Requirements.
Reproduce the data with "collector number" replaced by "field number" wherever it occurs, leaving everything else unchanged and omitting the pictures.

Collected data entries:

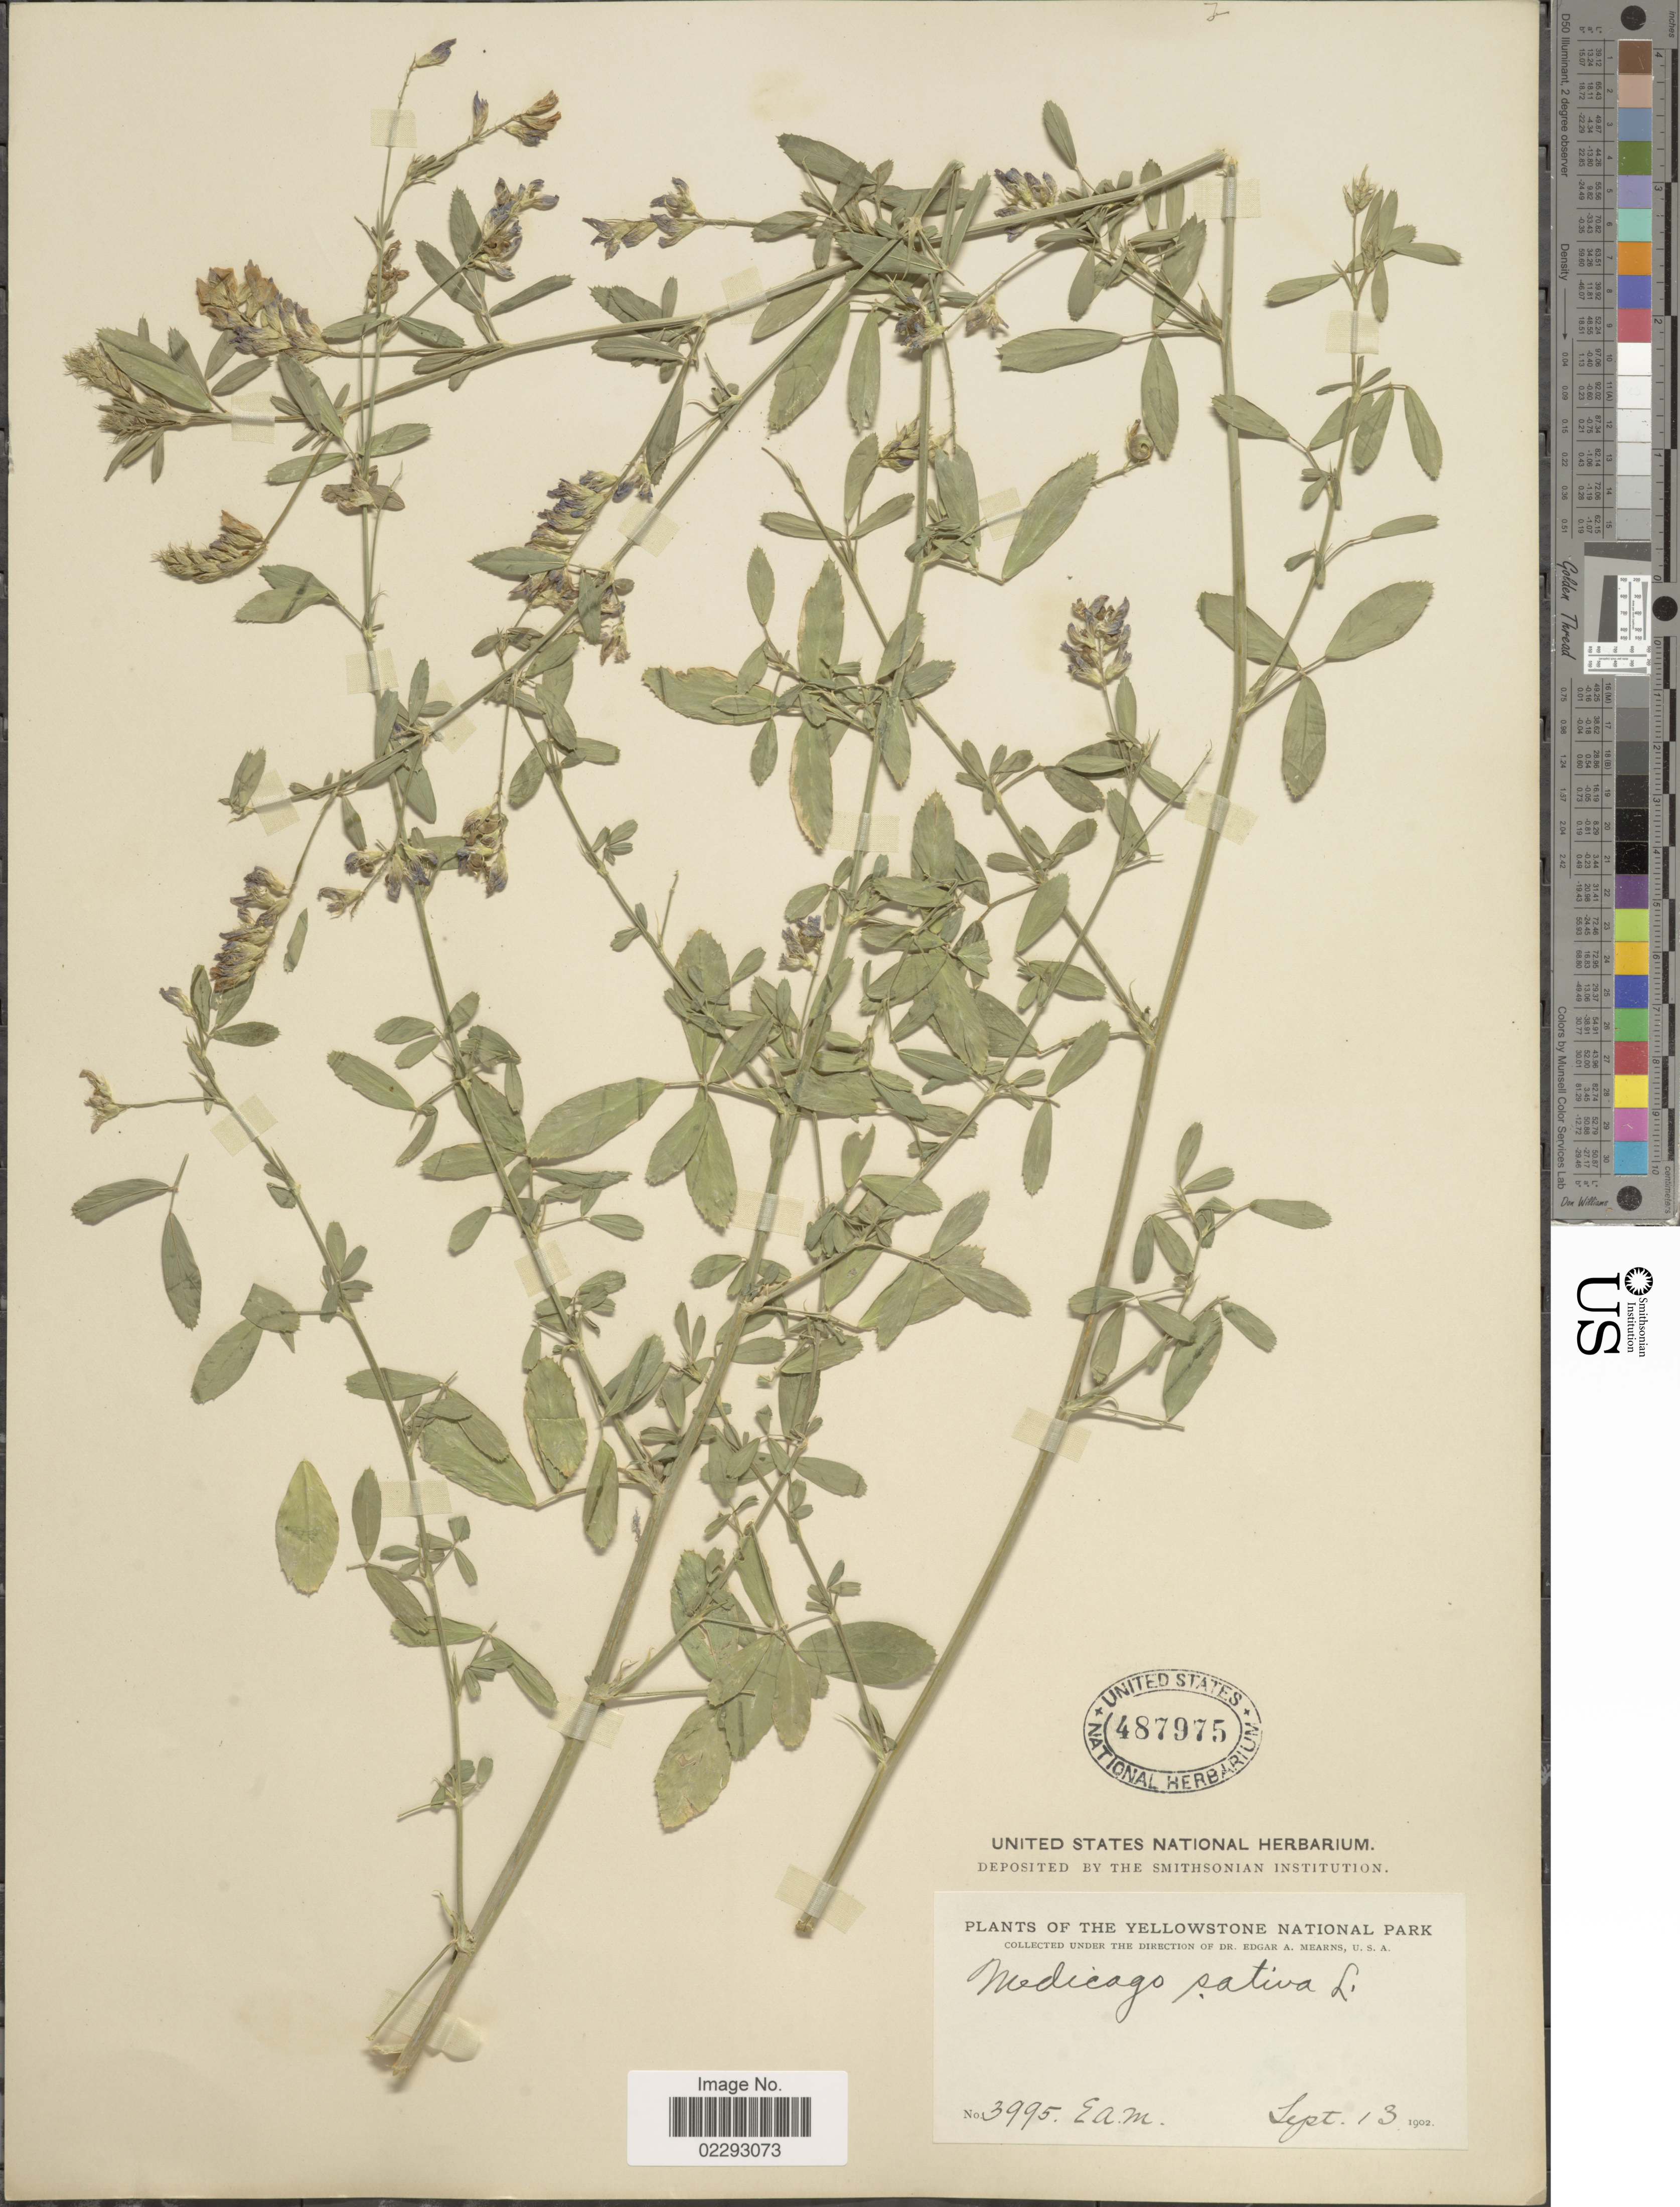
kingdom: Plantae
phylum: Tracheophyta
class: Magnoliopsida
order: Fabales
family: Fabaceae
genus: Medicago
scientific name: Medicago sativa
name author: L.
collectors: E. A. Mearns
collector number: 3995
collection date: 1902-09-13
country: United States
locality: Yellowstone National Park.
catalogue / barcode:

Output below.
kingdom: Plantae
phylum: Tracheophyta
class: Magnoliopsida
order: Fabales
family: Fabaceae
genus: Medicago
scientific name: Medicago sativa
name author: L.
collectors: E. A. Mearns
field number: 3995
collection date: 1902-09-13
country: United States
locality: Yellowstone National Park.
catalogue / barcode:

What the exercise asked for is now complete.